Data extracted from a collection:
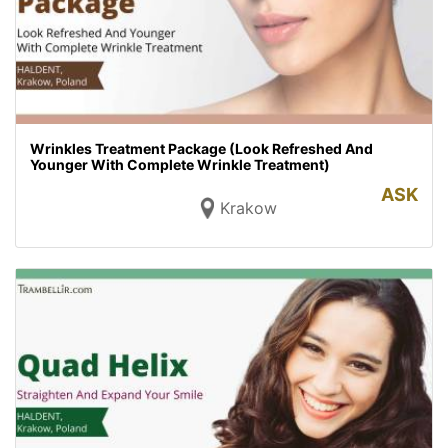
Wrinkles Treatment Package (Look Refreshed And
Younger With Complete Wrinkle Treatment)
ASK
Krakow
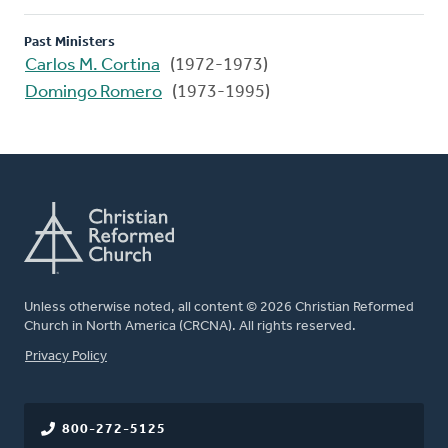
Past Ministers
Carlos M. Cortina
(1972-1973)
Domingo Romero
(1973-1995)
Unless otherwise noted, all content © 2026 Christian Reformed
Church in North America (CRCNA). All rights reserved.
FOOTER
Privacy Policy
800-272-5125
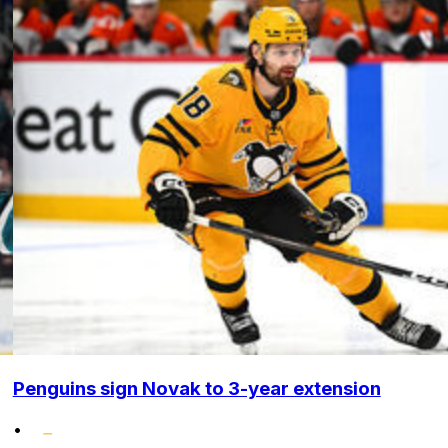
Penguins sign Novak to 3-year extension
•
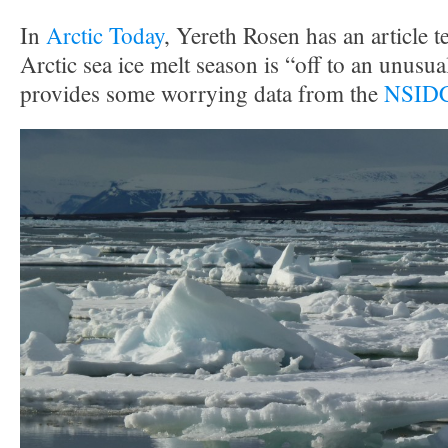
In
Arctic Today
, Yereth Rosen has an article te
Arctic sea ice melt season is “off to an unusual
provides some worrying data from the
NSIDC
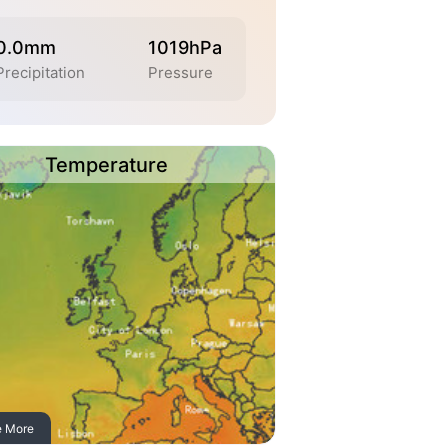
0.0mm
1019hPa
Precipitation
Pressure
Temperature
e More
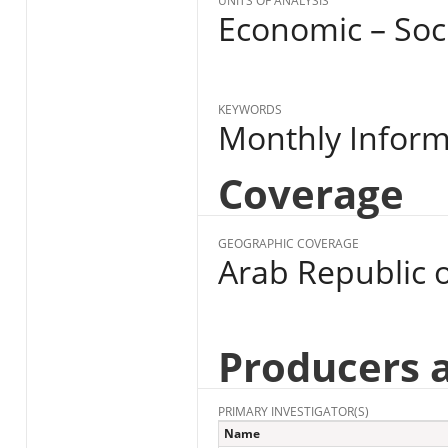
UNITS OF ANALYSIS
Economic – Soc
KEYWORDS
Monthly Informa
Coverage
GEOGRAPHIC COVERAGE
Arab Republic o
Producers 
PRIMARY INVESTIGATOR(S)
Name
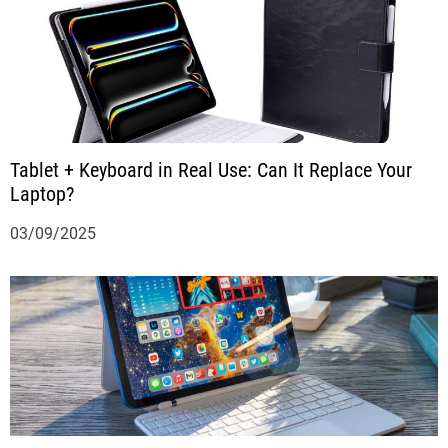
Tablet + Keyboard in Real Use: Can It Replace Your
Laptop?
03/09/2025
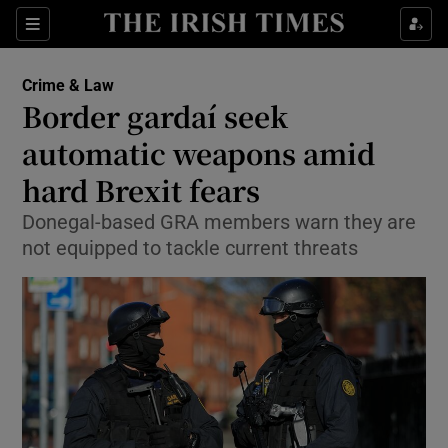
Show Culture sub sections
Sections
Show Environment sub sections
Crime & Law
Border gardaí seek
Show Technology sub sections
automatic weapons amid
Show Science sub sections
hard Brexit fears
Donegal-based GRA members warn they are
not equipped to tackle current threats
Show Motors sub sections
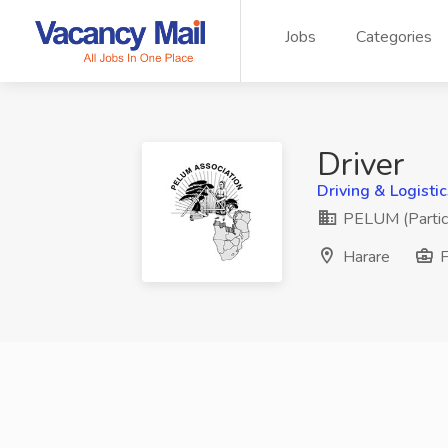
Jobs
Categories
Driver
Driving & Logistic
PELUM (Partici
Harare
F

> _WORK TO BE COMPLETED_: Your task is to write out, exactly and without pictures, only the lines from the one holding "Donegal-based GRA members warn they are" to the last line of the data.

> _THE ANSWER_:
Donegal-based GRA members warn they are
not equipped to tackle current threats
Show Motors sub sections
Jobs
Categories
Driver
Driving & Logistic
PELUM (Partici
Harare
F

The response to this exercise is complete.